There is no shock that threads of racial basis and prejudice that shape every aspect of this world we live in are woven into the tapestry of women’s soccer. This is true, but what I am writing here is not an underdog's tale, or “going high when they go low”, but rather an account of something beyond it. I'm here recalling my calves, my feet, and my cleats, for whom I bent forward to tend to, day after day. This practice falls out of my year-end records, coaches' feedback, and fitness tests, yet the continual motion of it transformed my relationship to soccer indelibly. Transformed my relationship to my feet, my body, my being together—indelibly.
For 18 years, soccer dominated my life. Even now, the smell of fresh-cut grass and a very particular morning sunlight dislodges my notion of the Julian calendar and replaces it with the schedule for preseason two-day practices.

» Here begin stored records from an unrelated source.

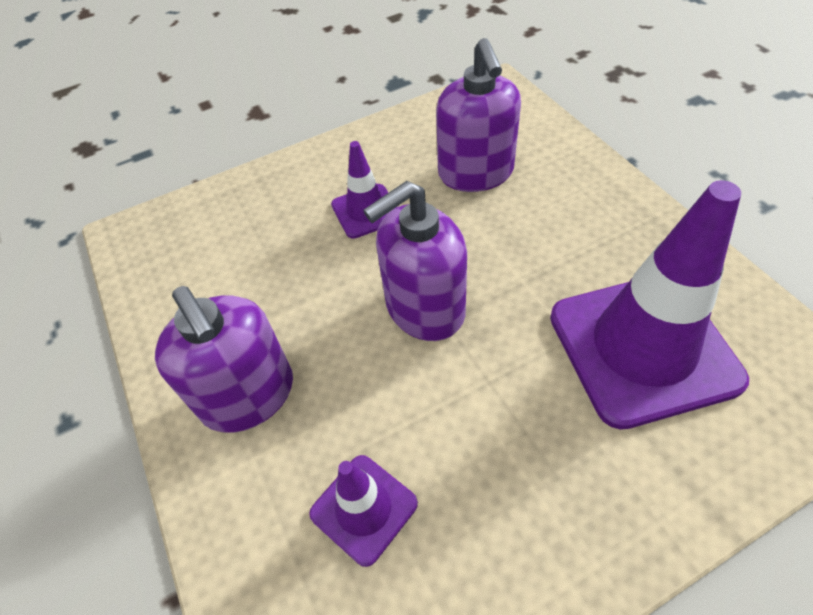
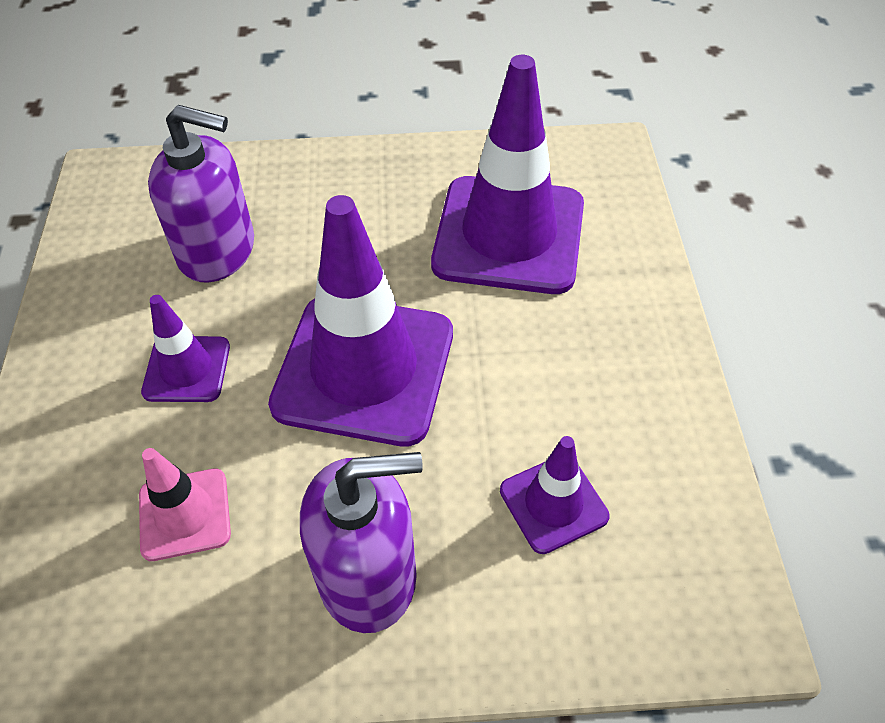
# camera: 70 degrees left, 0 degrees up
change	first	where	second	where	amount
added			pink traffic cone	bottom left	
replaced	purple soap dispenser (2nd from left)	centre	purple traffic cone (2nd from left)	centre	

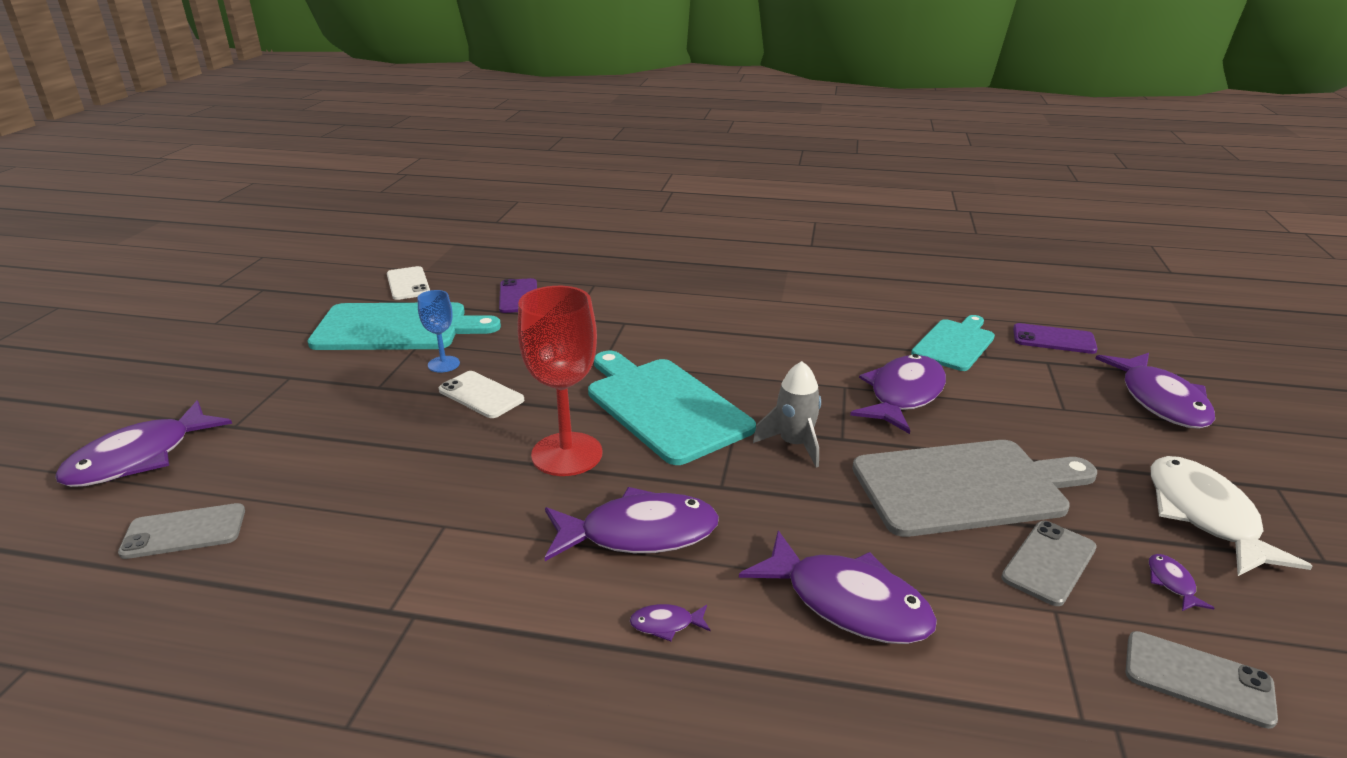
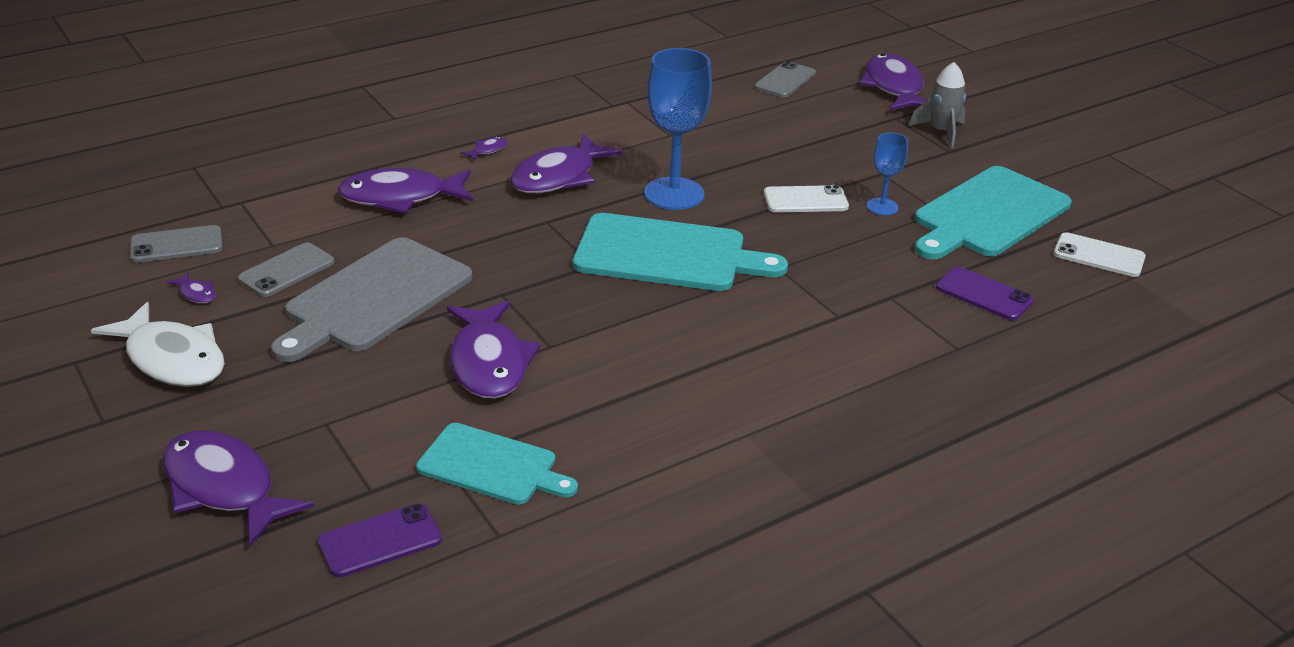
# camera: 135 degrees right, 5 degrees up
change	first	where	second	where	amount
moved	grey rocket	centre		top right	
recoloured	red goblet	centre	blue goblet (1st from left)	top centre	
turned	turquoise cutting board (3rd from left in the first image)	middle right	turquoise cutting board (1st from left)	bottom centre	60 degrees counterclockwise
turned	grey phone (2nd from left)	bottom right		middle left	45 degrees clockwise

Yet still, the presiding memory is not this, but rather the repeating act of taking off my sneakers and putting on my cleats, without any regard for what would follow.

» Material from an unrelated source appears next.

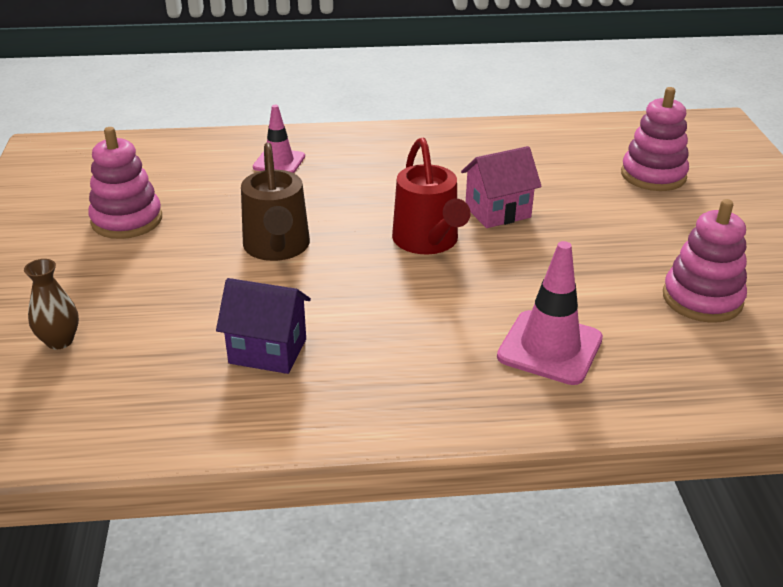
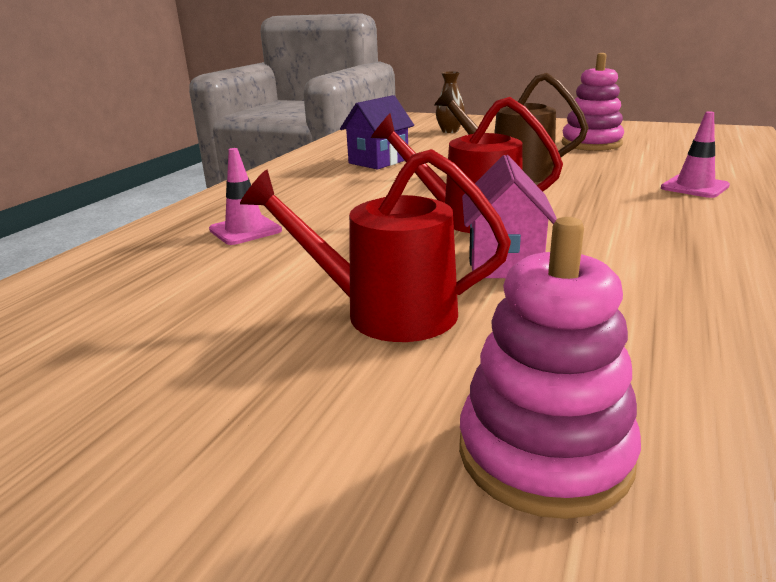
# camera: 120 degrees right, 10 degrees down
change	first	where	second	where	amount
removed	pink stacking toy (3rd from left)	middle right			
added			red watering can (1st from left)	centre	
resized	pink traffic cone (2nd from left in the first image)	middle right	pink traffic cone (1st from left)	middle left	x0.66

In a lecture, cultural theorist Stuart Hall once said, “…the one thing that they will not look at so carefully are the contradictions which every system always produces — the things that it cannot cohere within its system of power. The thing that's always left out, that remains emergent, or remains residual. The thing that's going to knock on the door of this particular system, and say, you've left us out. How about us?” I am reminded of Hall’s notes on systems of power, not to issue a call to arms for women’s soccer, though Borges might have some thoughts on that, but to draw upon Hall’s urging to tend to these elements that are residual, irreconcilable, exceed, and accumulate outside of these systems of power. Week after week, and at some point day after day, I showed up not to the system that was dominating me but to that which it could not hold, that which it could not be carded out or benched. This silly emergent practice could not be thwarted by the metrics of the game that would follow. The repetition didn’t change my relationship to the game, but, as Joan noted, it changed me and it allowed me to endure.
I rarely play soccer now, so this practice is mainly a memory, but I hold it closely as a model, as I think about what it takes to exist and remain in a world that does not love you back, or wake up in a death-dealing system that refuses to recognize your humanity. I think about how one must still repeatedly show up, not to the system but to that which it cannot hold. That life the system cannot extinguish, that existence it cannot legislate out, that memory it cannot erase, that land it cannot wholly occupy, and that seemingly meaningless practice it cannot co-opt.
Week after week, and day after day. I assure you, this is not a conjuring spell or an expectant ritual – it is just an amassing of repeated gestures done with little regard for what will follow, trusting only that repetition will change you, and ultimately, the practice will accumulate and be accounted for.
Kennedy Jones is a curator, writer, and researcher based in Brooklyn, NY.